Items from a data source
----------

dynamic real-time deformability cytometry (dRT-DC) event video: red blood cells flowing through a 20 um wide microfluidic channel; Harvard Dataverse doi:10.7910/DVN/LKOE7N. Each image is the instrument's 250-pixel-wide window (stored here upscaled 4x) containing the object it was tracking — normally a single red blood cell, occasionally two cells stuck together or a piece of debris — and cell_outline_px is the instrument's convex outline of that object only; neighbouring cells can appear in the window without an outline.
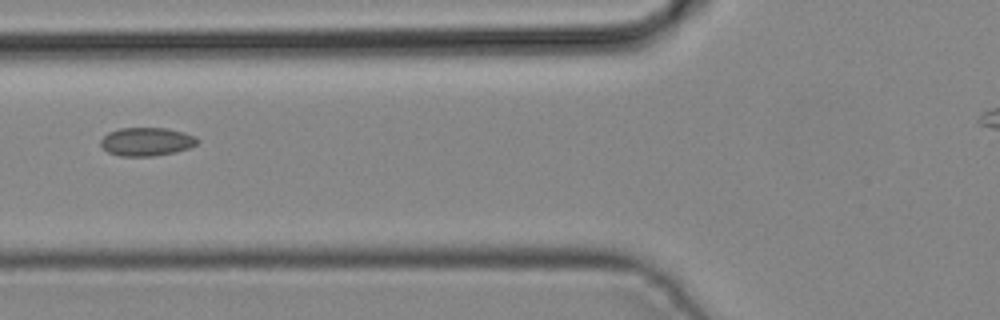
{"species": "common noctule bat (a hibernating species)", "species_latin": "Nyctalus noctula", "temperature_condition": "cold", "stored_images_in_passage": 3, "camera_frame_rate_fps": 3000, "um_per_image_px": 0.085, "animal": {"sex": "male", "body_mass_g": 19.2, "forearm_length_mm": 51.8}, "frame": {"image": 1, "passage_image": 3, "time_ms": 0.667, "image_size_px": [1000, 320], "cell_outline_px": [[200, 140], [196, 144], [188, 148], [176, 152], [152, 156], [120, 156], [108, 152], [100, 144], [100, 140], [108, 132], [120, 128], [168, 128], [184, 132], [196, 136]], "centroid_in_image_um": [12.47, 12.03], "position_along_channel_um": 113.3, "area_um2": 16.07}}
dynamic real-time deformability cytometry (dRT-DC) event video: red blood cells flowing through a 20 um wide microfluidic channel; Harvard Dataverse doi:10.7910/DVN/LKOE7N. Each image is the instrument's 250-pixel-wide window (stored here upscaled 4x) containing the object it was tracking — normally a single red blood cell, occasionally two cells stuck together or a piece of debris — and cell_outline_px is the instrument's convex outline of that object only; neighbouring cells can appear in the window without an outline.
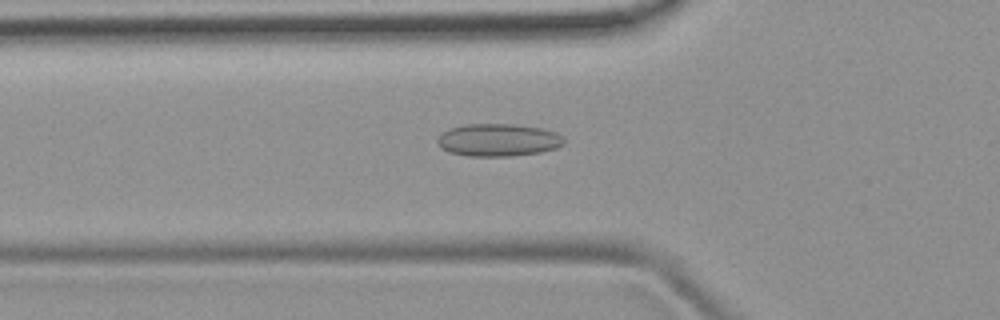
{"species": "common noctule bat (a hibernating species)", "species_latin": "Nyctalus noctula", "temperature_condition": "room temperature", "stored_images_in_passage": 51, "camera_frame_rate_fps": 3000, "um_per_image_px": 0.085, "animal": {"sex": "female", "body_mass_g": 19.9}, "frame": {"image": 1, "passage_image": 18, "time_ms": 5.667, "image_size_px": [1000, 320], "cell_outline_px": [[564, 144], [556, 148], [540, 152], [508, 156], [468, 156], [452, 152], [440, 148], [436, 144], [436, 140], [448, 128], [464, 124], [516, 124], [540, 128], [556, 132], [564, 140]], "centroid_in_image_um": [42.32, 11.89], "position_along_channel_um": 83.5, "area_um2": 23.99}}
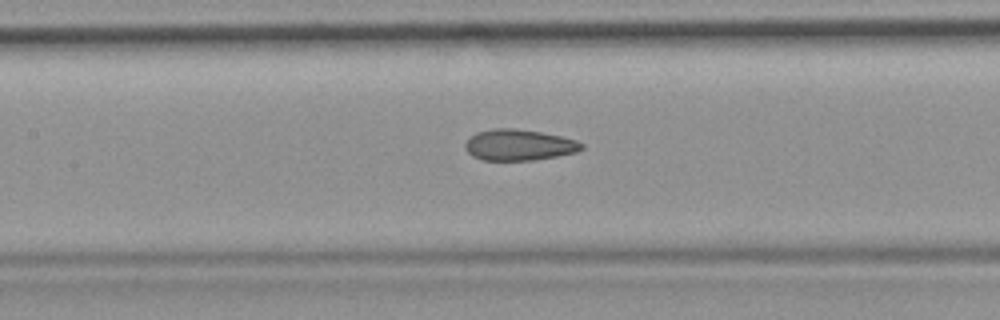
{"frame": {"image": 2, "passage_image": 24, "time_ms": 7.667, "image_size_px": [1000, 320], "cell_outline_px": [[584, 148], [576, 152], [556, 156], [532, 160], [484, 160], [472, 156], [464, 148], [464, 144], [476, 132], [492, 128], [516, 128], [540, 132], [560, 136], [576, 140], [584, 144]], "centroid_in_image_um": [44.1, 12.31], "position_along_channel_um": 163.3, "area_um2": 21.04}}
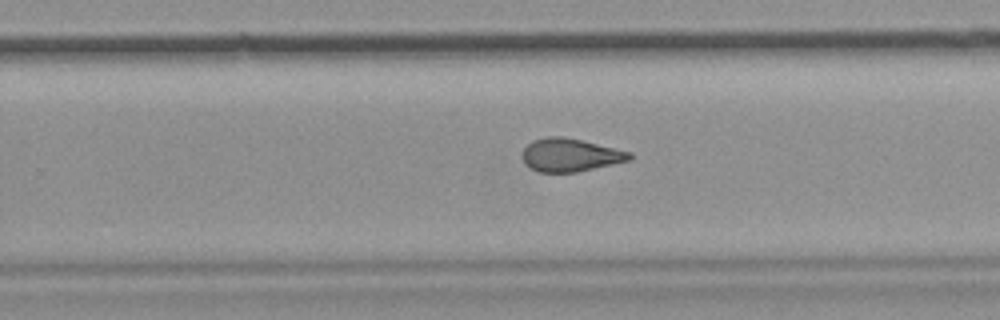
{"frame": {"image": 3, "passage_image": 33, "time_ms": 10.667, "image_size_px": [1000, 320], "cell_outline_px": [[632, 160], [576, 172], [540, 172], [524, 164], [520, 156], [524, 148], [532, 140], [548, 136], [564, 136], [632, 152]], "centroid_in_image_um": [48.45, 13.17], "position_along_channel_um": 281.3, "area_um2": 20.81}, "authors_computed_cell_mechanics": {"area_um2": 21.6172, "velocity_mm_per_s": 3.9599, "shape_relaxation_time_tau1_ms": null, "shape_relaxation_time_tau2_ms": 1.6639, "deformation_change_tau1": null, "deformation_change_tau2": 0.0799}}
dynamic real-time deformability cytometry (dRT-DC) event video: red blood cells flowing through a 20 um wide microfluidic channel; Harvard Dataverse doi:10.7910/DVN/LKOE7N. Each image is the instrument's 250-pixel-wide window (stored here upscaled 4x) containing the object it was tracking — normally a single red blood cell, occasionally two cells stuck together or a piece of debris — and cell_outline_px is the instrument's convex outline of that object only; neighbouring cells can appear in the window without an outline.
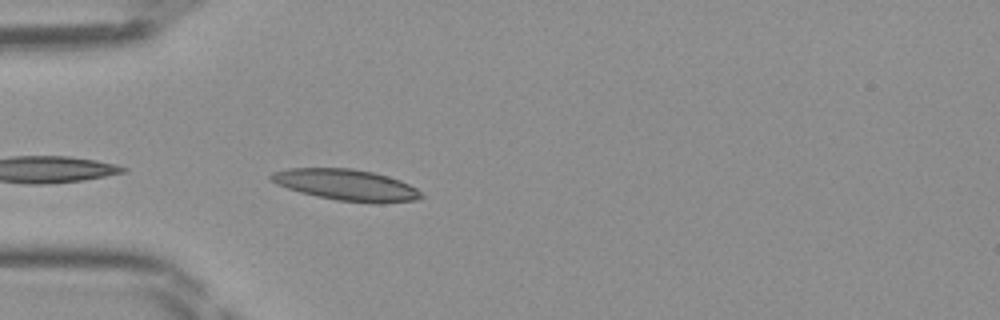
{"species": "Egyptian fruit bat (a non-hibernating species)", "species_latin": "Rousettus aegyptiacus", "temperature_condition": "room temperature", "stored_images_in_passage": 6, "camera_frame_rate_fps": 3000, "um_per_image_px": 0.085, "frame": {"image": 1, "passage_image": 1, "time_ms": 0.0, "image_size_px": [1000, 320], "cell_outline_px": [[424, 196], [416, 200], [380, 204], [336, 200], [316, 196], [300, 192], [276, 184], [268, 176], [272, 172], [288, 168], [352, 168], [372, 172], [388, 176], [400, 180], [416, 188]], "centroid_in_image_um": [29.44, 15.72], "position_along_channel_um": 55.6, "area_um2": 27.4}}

----------

> _Task to complete_: All of the material above needs to be restated exactly, with no pictures.

> _Solved exercise_:
dynamic real-time deformability cytometry (dRT-DC) event video: red blood cells flowing through a 20 um wide microfluidic channel; Harvard Dataverse doi:10.7910/DVN/LKOE7N. Each image is the instrument's 250-pixel-wide window (stored here upscaled 4x) containing the object it was tracking — normally a single red blood cell, occasionally two cells stuck together or a piece of debris — and cell_outline_px is the instrument's convex outline of that object only; neighbouring cells can appear in the window without an outline.
{"species": "common noctule bat (a hibernating species)", "species_latin": "Nyctalus noctula", "temperature_condition": "cold", "stored_images_in_passage": 3, "camera_frame_rate_fps": 3000, "um_per_image_px": 0.085, "animal": {"sex": "male", "body_mass_g": 19.2, "forearm_length_mm": 51.8}, "frame": {"image": 1, "passage_image": 3, "time_ms": 0.667, "image_size_px": [1000, 320], "cell_outline_px": [[200, 140], [196, 144], [188, 148], [176, 152], [152, 156], [120, 156], [108, 152], [100, 144], [100, 140], [108, 132], [120, 128], [168, 128], [184, 132], [196, 136]], "centroid_in_image_um": [12.47, 12.03], "position_along_channel_um": 113.3, "area_um2": 16.07}}
dynamic real-time deformability cytometry (dRT-DC) event video: red blood cells flowing through a 20 um wide microfluidic channel; Harvard Dataverse doi:10.7910/DVN/LKOE7N. Each image is the instrument's 250-pixel-wide window (stored here upscaled 4x) containing the object it was tracking — normally a single red blood cell, occasionally two cells stuck together or a piece of debris — and cell_outline_px is the instrument's convex outline of that object only; neighbouring cells can appear in the window without an outline.
{"species": "common noctule bat (a hibernating species)", "species_latin": "Nyctalus noctula", "temperature_condition": "room temperature", "stored_images_in_passage": 51, "camera_frame_rate_fps": 3000, "um_per_image_px": 0.085, "animal": {"sex": "female", "body_mass_g": 19.9}, "frame": {"image": 1, "passage_image": 18, "time_ms": 5.667, "image_size_px": [1000, 320], "cell_outline_px": [[564, 144], [556, 148], [540, 152], [508, 156], [468, 156], [452, 152], [440, 148], [436, 144], [436, 140], [448, 128], [464, 124], [516, 124], [540, 128], [556, 132], [564, 140]], "centroid_in_image_um": [42.32, 11.89], "position_along_channel_um": 83.5, "area_um2": 23.99}}
{"frame": {"image": 2, "passage_image": 24, "time_ms": 7.667, "image_size_px": [1000, 320], "cell_outline_px": [[584, 148], [576, 152], [556, 156], [532, 160], [484, 160], [472, 156], [464, 148], [464, 144], [476, 132], [492, 128], [516, 128], [540, 132], [560, 136], [576, 140], [584, 144]], "centroid_in_image_um": [44.1, 12.31], "position_along_channel_um": 163.3, "area_um2": 21.04}}
{"frame": {"image": 3, "passage_image": 33, "time_ms": 10.667, "image_size_px": [1000, 320], "cell_outline_px": [[632, 160], [576, 172], [540, 172], [524, 164], [520, 156], [524, 148], [532, 140], [548, 136], [564, 136], [632, 152]], "centroid_in_image_um": [48.45, 13.17], "position_along_channel_um": 281.3, "area_um2": 20.81}, "authors_computed_cell_mechanics": {"area_um2": 21.6172, "velocity_mm_per_s": 3.9599, "shape_relaxation_time_tau1_ms": null, "shape_relaxation_time_tau2_ms": 1.6639, "deformation_change_tau1": null, "deformation_change_tau2": 0.0799}}
dynamic real-time deformability cytometry (dRT-DC) event video: red blood cells flowing through a 20 um wide microfluidic channel; Harvard Dataverse doi:10.7910/DVN/LKOE7N. Each image is the instrument's 250-pixel-wide window (stored here upscaled 4x) containing the object it was tracking — normally a single red blood cell, occasionally two cells stuck together or a piece of debris — and cell_outline_px is the instrument's convex outline of that object only; neighbouring cells can appear in the window without an outline.
{"species": "Egyptian fruit bat (a non-hibernating species)", "species_latin": "Rousettus aegyptiacus", "temperature_condition": "room temperature", "stored_images_in_passage": 6, "camera_frame_rate_fps": 3000, "um_per_image_px": 0.085, "frame": {"image": 1, "passage_image": 1, "time_ms": 0.0, "image_size_px": [1000, 320], "cell_outline_px": [[424, 196], [416, 200], [380, 204], [336, 200], [316, 196], [300, 192], [276, 184], [268, 176], [272, 172], [288, 168], [352, 168], [372, 172], [388, 176], [400, 180], [416, 188]], "centroid_in_image_um": [29.44, 15.72], "position_along_channel_um": 55.6, "area_um2": 27.4}}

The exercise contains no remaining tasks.